As Amy remembers the transformations her sibling has undergone, she asserts that "the more things change, the more they stay the same." In so many ways, vibrant Alison has always been just her younger sister to Amy, no matter what her size. Indeed, her exuberant sister's weight is one of the last ways Amy would describe her. However, the world --- and Alison herself --- placed much more emphasis on Alison's obesity or thinness. These reactions unavoidably flavored the sisters' relationship.
The story about the two sisters is part of a more encompassing view as the author puts her sister's situation in perspective by describing obesity in our society. She notes dispassionately that around sixty million Americans are considered morbidly obese. They are discriminated against in the workplace. These people are often ignored, teased, put-down, joked about and belittled --- treatment likely to affect their mental well-being. Why, Amy wonders, are people so afraid of and cruel to heavy people?
The physical struggles of being overweight are often obvious: airplane and movie seats may be too small, it's hard to find nice clothes, and most sports and other activities might be impossible. Other physical problems are more hidden, such as aches from standing or walking, breathing difficulties, and stress on the heart. Noting that "low body weight is one of the most reliable indicators of longevity," Wilensky graphically describes the health dangers obese people face. While the author details the suffering of the obese, she adds that she does not pity them; she simply feels that thinner people have an easier life.
Amy meditates not only on the ways in which drastic weight gain and loss affect identity, but also possible social benefits to obesity (Alison says she would have had to be friends with people she didn't like in high school if she hadn't been heavy). The author unflinchingly describes compulsive overeating and cites scientific reasons behind it.
While the universal implications of obesity are thought provoking, the author always draws us back to Alison, personalizing the weight issue. She courageously describes her own childhood jealousy over Alison's new clothes (a frequent necessity as she grew larger) and other admitted pettiness. It's evident that Alison sometimes irritates Amy. However, Amy also proudly celebrates Alison's colorful personality, artistic nature, pleasure in her new body, popularity and more. Deep down at the heart, her book portrays the best and the worst of love between sisters who share a unique perspective and profound differences.
The author chose to write the story because of weight. However, the "weight" Wilensky speaks of isn't always evaluated on scales; she suggests that what is unsaid weighs heavily. Her story is not always pretty or nice or even kind, but it's rock-hard truthful. Beautifully written and engrossing, you're likely to remember this story long after you finish the book.

☆ ☆ ☆ ☆ ☆

→ What the task requires
Answer these from the book review:
(a) About how many Americans does it say are considered morbidly obese?
(b) What is quoted as "one of the most reliable indicators of longevity"?
(c) What does Alison say she would have had to do in high school if she hadn't been heavy?
Rely only on the review to answer.

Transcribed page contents
☆ ☆ ☆ ☆ ☆

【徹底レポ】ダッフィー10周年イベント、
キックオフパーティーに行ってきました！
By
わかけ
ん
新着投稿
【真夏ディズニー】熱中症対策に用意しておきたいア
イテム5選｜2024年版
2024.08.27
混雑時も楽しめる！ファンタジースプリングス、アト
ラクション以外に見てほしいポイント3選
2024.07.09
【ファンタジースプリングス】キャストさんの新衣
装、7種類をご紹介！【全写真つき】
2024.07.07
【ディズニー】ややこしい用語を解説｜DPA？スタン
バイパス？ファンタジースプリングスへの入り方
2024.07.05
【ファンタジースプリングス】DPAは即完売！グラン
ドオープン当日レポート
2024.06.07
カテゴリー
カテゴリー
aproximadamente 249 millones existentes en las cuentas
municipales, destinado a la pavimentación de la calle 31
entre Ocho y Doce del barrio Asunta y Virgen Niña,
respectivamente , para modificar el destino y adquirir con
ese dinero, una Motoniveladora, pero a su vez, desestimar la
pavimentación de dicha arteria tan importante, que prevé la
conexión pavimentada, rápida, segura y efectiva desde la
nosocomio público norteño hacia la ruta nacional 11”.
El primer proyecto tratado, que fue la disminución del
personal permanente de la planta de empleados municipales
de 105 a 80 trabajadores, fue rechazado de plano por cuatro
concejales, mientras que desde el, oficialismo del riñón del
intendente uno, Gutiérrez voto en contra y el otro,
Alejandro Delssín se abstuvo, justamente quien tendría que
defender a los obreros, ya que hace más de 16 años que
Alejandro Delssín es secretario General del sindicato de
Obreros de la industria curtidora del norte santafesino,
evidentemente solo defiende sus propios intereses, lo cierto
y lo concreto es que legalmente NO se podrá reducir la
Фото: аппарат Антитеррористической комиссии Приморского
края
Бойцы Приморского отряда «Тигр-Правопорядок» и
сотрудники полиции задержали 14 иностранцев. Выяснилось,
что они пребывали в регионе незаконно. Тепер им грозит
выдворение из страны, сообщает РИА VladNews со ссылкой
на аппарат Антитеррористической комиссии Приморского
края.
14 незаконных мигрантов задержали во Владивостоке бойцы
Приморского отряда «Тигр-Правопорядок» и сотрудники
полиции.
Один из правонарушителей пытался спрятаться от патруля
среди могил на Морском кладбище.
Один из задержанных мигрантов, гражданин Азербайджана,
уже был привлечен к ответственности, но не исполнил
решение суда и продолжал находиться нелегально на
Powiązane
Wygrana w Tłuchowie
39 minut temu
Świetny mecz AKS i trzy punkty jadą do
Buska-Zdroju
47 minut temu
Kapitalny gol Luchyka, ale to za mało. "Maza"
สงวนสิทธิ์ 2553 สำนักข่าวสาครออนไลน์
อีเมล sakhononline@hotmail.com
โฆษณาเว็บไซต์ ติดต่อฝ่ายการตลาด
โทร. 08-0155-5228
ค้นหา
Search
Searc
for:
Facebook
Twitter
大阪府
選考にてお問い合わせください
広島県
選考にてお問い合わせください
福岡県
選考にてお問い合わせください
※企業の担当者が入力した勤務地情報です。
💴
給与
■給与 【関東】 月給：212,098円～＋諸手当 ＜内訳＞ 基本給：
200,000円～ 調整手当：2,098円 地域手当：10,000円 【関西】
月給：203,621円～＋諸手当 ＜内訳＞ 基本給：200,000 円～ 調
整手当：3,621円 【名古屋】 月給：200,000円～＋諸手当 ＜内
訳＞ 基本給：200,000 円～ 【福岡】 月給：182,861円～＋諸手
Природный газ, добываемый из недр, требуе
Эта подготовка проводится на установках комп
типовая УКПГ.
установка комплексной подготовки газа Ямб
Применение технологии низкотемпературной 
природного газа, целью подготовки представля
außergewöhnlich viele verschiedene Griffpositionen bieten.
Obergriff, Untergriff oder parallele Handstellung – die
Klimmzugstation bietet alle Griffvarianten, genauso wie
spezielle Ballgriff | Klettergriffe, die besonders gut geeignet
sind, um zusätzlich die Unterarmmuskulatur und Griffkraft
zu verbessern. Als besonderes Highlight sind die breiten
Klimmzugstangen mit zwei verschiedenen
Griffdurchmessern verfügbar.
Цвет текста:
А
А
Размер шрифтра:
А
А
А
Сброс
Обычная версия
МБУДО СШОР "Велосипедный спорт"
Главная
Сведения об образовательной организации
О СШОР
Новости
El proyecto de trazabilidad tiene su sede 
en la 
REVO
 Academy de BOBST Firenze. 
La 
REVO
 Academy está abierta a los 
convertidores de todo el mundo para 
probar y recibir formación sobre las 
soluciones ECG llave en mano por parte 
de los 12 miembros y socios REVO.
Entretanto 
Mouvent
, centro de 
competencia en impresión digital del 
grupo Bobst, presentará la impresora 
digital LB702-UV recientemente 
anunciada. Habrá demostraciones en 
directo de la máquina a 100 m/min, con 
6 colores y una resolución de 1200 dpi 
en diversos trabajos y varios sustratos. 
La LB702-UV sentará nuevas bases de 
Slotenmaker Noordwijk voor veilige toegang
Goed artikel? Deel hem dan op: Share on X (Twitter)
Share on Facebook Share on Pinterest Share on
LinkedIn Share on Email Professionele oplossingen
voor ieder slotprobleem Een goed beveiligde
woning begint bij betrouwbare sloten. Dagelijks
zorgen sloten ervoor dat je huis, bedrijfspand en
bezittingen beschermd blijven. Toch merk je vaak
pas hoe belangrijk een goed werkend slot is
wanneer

☆ ☆ ☆ ☆ ☆

→ Answer to the exercise
(a) Around sixty million.
(b) Low body weight.
(c) Be friends with people she didn't like.